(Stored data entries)

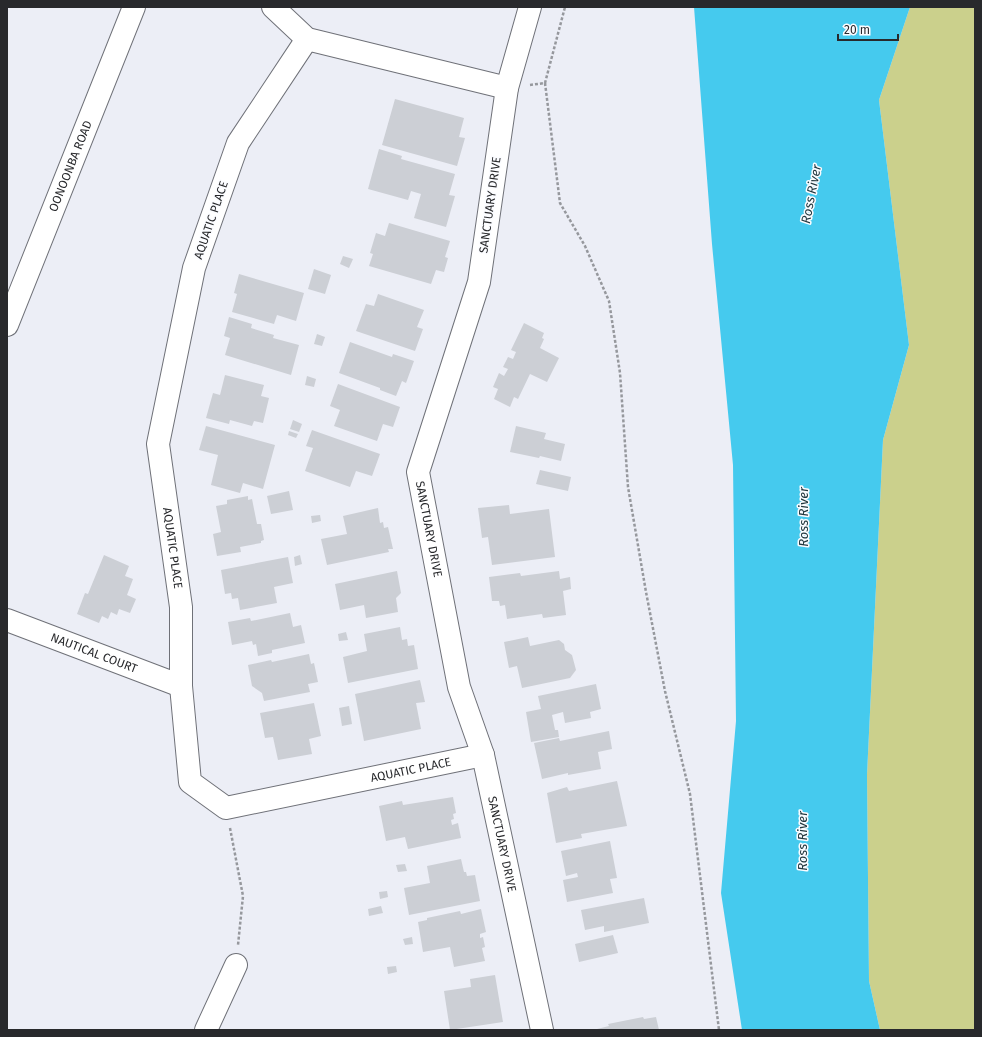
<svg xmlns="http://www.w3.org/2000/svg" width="982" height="1037" viewBox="0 0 982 1037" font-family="'Fira Sans',sans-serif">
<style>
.green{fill:#cbd08c}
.water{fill:#45caee}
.building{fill:#cccfd5}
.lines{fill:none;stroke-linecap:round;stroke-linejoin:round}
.minor-casing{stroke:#6f7178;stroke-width:24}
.path{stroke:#96989d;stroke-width:2.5;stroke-dasharray:3 2;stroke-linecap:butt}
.minor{stroke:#fff;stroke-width:22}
.labels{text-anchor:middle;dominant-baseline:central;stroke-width:3;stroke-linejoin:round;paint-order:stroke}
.street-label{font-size:12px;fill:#28292c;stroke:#fbfcff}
.water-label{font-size:13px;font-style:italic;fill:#22383f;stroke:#fbfcff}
</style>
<rect width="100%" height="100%" fill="#eceef6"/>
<path class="green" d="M910,7h65v1023h-95l-11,-49 -2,-206 16,-335 26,-95 -30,-245z"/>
<path class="water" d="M694,7h216l-31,93 30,245 -26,95 -16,335 2,206 11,49h-138l-21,-137 15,-172 -3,-256 -21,-221z"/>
<g class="building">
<path d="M395,99l69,19 -5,19 6,1 -8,28 -75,-21z"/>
<path d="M379,149l23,7 -1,3 54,15 -6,21 6,1 -9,31 -32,-9 7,-24 -10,-3 -3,9 -40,-11z"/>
<path d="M389,223l61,18 -5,16 3,1 -4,14 -8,-2 -5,14 -62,-18 4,-12 -3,-1 6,-20 9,3z"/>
<path d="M343,256l10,3 -4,9 -9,-4z"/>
<path d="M314,269l17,6 -6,19 -17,-5z"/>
<path d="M239,274l65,19 -8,28 -19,-6 -3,9 -42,-12 5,-18 -3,-1z"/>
<path d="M378,294l46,16 -7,17 6,2 -8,22 -59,-20 10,-27 8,2z"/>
<path d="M229,317l23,7 -1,4 23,7 -1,3 26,7 -8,30 -66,-20 5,-17 -6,-2z"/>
<path d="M524,323l20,10 -2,5 2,1 -4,9 19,10 -12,24 -17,-8 -12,25 -4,-2 -4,10 -16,-8 4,-10 -5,-2 6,-14 5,3 4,-7 -5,-2 5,-10 5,2 3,-7 -5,-2z"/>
<path d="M317,334l8,3 -3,9 -8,-2z"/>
<path d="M350,342l42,15 1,-3 21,7 -8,22 -4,-2 -6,15 -16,-6v-2l-41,-15z"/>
<path d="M225,375l39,10 -3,11 8,2 -6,25 -9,-2 -2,5 -22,-6 -1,4 -23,-6 7,-25 7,2z"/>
<path d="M307,376l9,3 -2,8 -9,-2z"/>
<path d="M338,384l62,23 -7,20 -10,-3 -6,17 -43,-15 6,-16 -10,-4z"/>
<path d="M293,420l9,4 -3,8 -9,-3z"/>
<path d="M206,426l69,19 -12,44 -20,-6 -3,10 -29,-8 7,-30 -19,-5z"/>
<path d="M516,426l30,7 -2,6 21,5 -4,17 -21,-5 -1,2 -29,-6z"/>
<path d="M312,430l68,24 -8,22 -16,-5 -6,16 -45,-16 8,-23 -7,-2z"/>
<path d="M289,431l9,3 -2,4 -8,-3z"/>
<path d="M540,470l31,7 -3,14 -32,-7z"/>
<path d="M289,491l4,19 -22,4 -4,-18z"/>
<path d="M248,496v4l4,-1 5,25h4l3,16 -3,1v2l-21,4 1,5 -24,4 -4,-22 8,-2 -5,-26 11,-2v-4z"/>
<path d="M509,505l1,9 39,-5 6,48 -63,8 -4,-28 -6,1 -4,-30z"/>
<path d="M378,508l2,15 3,-1 1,6 4,-1 5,22h-5l1,3 -62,13 -6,-26 26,-5 -4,-18z"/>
<path d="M320,515l1,6 -9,2 -1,-7z"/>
<path d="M104,555l25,11 -4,10 8,3 -6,16 9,4 -6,14 -11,-4 -2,6 -6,-3 -3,7 -6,-3 -3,7 -22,-9 8,-21 3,1z"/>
<path d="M300,555l2,9 -7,2 -1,-9z"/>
<path d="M288,557l5,26 -19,4 3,16 -37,7 -2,-12 -6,1 -1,-6 -6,1 -4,-24z"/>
<path d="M397,571l4,22 -5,5 2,14 -32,6 -2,-13 -24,5 -5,-26z"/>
<path d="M559,571l1,8 10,-2 1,12 -8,2 3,24 -23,3 -1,-4 -35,5 -2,-14 -5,1 -1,-5h-7l-3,-24 31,-4 1,3z"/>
<path d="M290,613l3,14 8,-2 4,18 -33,7v3l-14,3 -2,-12 -3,1 -1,-4 -20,4 -4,-23 22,-4 1,3z"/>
<path d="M400,627l2,13 5,-1 1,7 6,-1 4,24 -70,14 -5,-26 24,-6 -3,-17z"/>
<path d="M346,632l2,8 -9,1 -1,-7z"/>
<path d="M528,637l2,9 29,-6 5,4 1,6 7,5 4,15 -6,8 -48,10 -5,-22 -8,2 -5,-26z"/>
<path d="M309,654l2,10 3,-1 4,19 -10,2 2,8 -46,9 -2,-8 -10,-7 -4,-21 23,-5 1,2z"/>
<path d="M420,680l5,22 -9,1 5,26 -57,12 -9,-47z"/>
<path d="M596,684l5,25 -11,3 1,6 -26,5 -2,-11 -11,3 3,15h3l1,7 -28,5 -5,-30 15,-3 -3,-13z"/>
<path d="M314,703l7,33 -12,3 3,15 -34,6 -5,-23 -8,1 -5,-25z"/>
<path d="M349,706l3,18 -10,2 -3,-18z"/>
<path d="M609,731l3,18 -14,3 3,17 -33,6v-2l-26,6 -8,-36 25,-5 1,3z"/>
<path d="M617,781l10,45 -46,8 1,4 -26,5 -9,-50 20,-6 2,4z"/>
<path d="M453,797l3,16 -3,1 1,5 -3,1 1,5 6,-2 3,15 -53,11 -3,-12 -19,4 -7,-35 23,-5 1,4z"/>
<path d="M610,841l7,37 -7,1 3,14 -46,9 -4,-22 15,-3 -1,-4 -11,3 -5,-25z"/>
<path d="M461,859l3,13h2l1,4 8,-1 5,26 -71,14 -5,-27 26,-5 -3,-17z"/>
<path d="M405,864l2,7 -9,1 -2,-7z"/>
<path d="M387,891l1,6 -8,2 -1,-7z"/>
<path d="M644,898l5,25 -45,9v-6l-19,4 -4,-20z"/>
<path d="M381,906l2,7 -14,3 -1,-7z"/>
<path d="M481,909l5,23 -6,2v4l3,-1 2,10 -3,1 3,13 -31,6 -4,-20 -27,5 -5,-30 9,-2v-2l33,-7 1,3z"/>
<path d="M613,935l5,18 -39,9 -4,-18z"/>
<path d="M412,937l1,7 -8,1 -2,-6z"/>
<path d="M396,966l1,6 -9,2 -1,-7z"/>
<path d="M495,975l8,47 -53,8 -6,-39 27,-4 -1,-8z"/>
<path d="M643,1017l1,2 12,-2 3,13h-66l16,-4 -1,-2z"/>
</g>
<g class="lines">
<g class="minor-casing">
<g id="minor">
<path d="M273,7l34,32 200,49"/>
<path id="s1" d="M530,7l-23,81 -28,194 -61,190 41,215 24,68 59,275"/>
<path id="s2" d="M307,39l-69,104 -44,125 -36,176 23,163v79l9,96 36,26 257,-53"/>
<path id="s3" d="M7,325l127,-318"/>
<path id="s4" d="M7,620l174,66"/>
<path d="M206,1030l30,-65"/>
</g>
</g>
<g class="path">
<path d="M545,83l15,120 25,43 24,55 11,72 8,114 18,105 19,99 25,103 29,236"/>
<path d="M530,85l15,-2 20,-76"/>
<path d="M230,828l13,68 -5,49"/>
</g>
<use href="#minor" class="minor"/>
</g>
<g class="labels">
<g class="street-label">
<text stroke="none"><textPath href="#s3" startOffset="171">OONOONBA ROAD</textPath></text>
<text transform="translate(490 205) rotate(-82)">SANCTUARY DRIVE</text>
<text transform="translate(211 220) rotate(-71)">AQUATIC PLACE</text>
<text stroke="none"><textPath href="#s1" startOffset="538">SANCTUARY DRIVE</textPath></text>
<text stroke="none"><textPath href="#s2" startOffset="542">AQUATIC PLACE</textPath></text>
<text stroke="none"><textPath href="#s4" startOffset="93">NAUTICAL COURT</textPath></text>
<text stroke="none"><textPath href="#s2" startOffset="1010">AQUATIC PLACE</textPath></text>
<text stroke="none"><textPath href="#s1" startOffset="862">SANCTUARY DRIVE</textPath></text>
</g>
<g class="water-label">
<text transform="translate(811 194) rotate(-79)">Ross River</text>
<text transform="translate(803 517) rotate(-90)">Ross River</text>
<text transform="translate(802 841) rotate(-90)">Ross River</text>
</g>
</g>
<rect width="982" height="1037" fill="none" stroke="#28292c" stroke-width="16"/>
<path d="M838 34v6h60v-6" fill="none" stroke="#28292c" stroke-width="2"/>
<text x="844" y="34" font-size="12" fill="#28292c" stroke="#fbfcff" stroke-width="3" paint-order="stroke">20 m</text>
</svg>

== Task item ==
Wherever the word "lines" turns up in a line of the entries above, copy that line.

== Completed task ==
.lines{fill:none;stroke-linecap:round;stroke-linejoin:round}
<g class="lines">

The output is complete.